Pour les NeRFs, le temps d’entraînement et la quantité de calculs requis peuvent être des obstacles. Il faut également penser au fait que le rendu peut être lourd sur l’appareil final (PC, VR, mobile). Également, l’intégration dans une scène 3D (Unity, Unreal) n’est pas automatique, il y a entre autres des enjeux d’éclairage et de physique.
Les 3D Gaussian Splats sont plus pratiques, le temps d’entraînement est diminué et ils peuvent être affichés sur mobile/VR (en qualité réduite pour le moment). Ils ont les mêmes enjeux en termes d’intégration, l’idéal est encore de les afficher seules ou de les convertir en maillages triangulaires (meshes). À noter que pour ces deux techniques, il faut être en mesure d’aligner les images, c’est-à-dire de trouver leurs positions 3D relatives. Cela peut poser problème, surtout s’il y a du mouvement ou que la vue est obstruée. Également, la consommation de mémoire vidéo dépend de la quantité d’images d’entrée, ce qui est un enjeu pour les grandes scènes.
Comment vois-tu l’application des NeRFs dans l’industrie de la créativité numérique?
Nous sommes toujours intéressés à entendre parler de vos idées, cela dit, ces techniques arrivent à un niveau de maturité tel, qu’elles ouvrent des portes intéressantes comme:
- La capture de contenus impossible autrement (forêts, vitre, feu, fumée, eau)
- La visualisation haute qualité, surtout sur PC et PCVR, mais le VR/mobile autonome est imminent
- Les nouveaux environnements (aérien, sous-marin)
- La capture d’objets pour modélisation, mesh détaillé
- L’interprétation de la scène 3D par IA (par exemple, identifier les meubles dans une pièce et les enlever)
- La créativité et modification (IA générative 3D), à explorer
- La possibilité d’améliorations pour l’alignement de poses
- La localisation dans l’espace (SLAM)
Dans quelles collaborations as-tu pu intégrer cette technologie ou l’approfondir?
J’ai utilisé Instant-Nerf et NerfStudio pour faire la reconstruction 3D à partir de vidéos de drones, ainsi que pour évaluer l’impact d’une technique d’alignement d’images (LoFTR).

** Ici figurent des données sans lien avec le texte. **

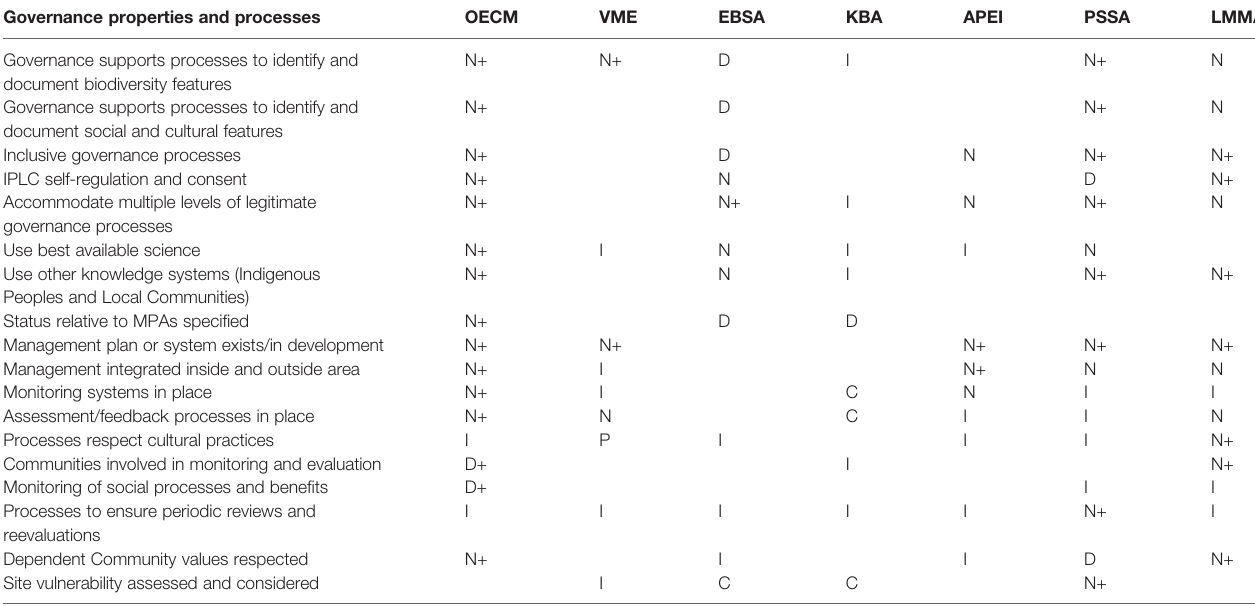
TABLE 4 | Governance properties and processes tabulated by explicitness and clarity of inclusion in the foundation documents for each acronym. Governance properties and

J’ai aussi travaillé à optimiser des 3D Gaussian Splats sous Unity pour les rendre assez rapides pour de la VR “on-device”. L’extraction de maillages (meshes) à l’aide de Neuralangelo et SuGaR a aussi été évaluée dans deux projets aux besoins différents. Dans le futur, j’aimerais appliquer la technologie InstantSplat qui est très prometteuse, ainsi que travailler à l’augmentation de la quantité d’images d’entrée et donc de la taille de la scène.
Comment les entreprises sans service R&D peuvent-elles tirer parti des avancées en NERFs pour leurs besoins en reconstruction 3D?

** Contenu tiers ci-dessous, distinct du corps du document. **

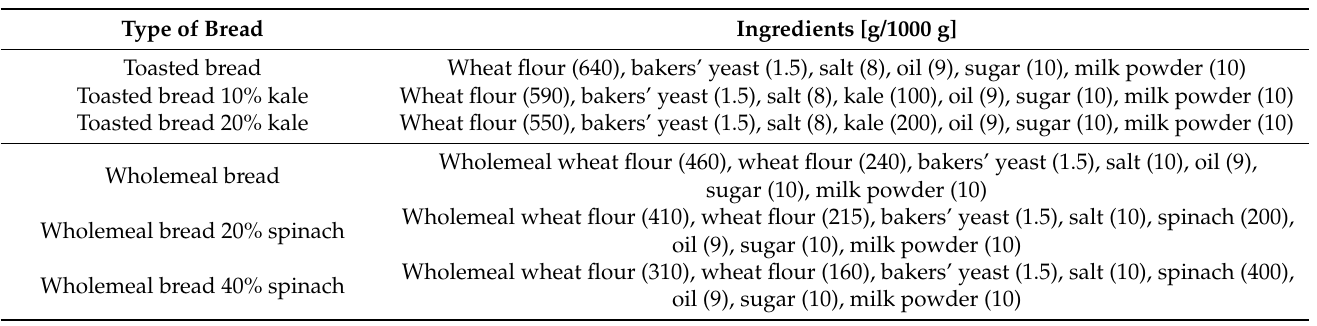
Table 1. Tested bread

Je conseille de se tourner vers les 3D Gaussian Splat, plus accessibles. Il existe quelques logiciels grand public avec des interfaces visuelles qui commencent à être efficaces. Bien qu’il y ait beaucoup de paramètres à ajuster, les valeurs par défaut sont souvent suffisantes. Le seul pré-requis est de disposer d’une bonne carte graphique de marque NVidia, car le code d’entraînement utilise CUDA, une technologie propriétaire. Pour la visualisation, il est possible d’utiliser des applications ou des sites web permettant de téléverser le contenu. Si vous travaillez déjà avec la photogrammétrie classique (Meshroom, RealityCapture, etc) et qu’elles ont des lacunes, ou que vous aimeriez pousser davantage un aspect en particulier, ces techniques modernes pourraient bien représenter la solution idéale pour vous.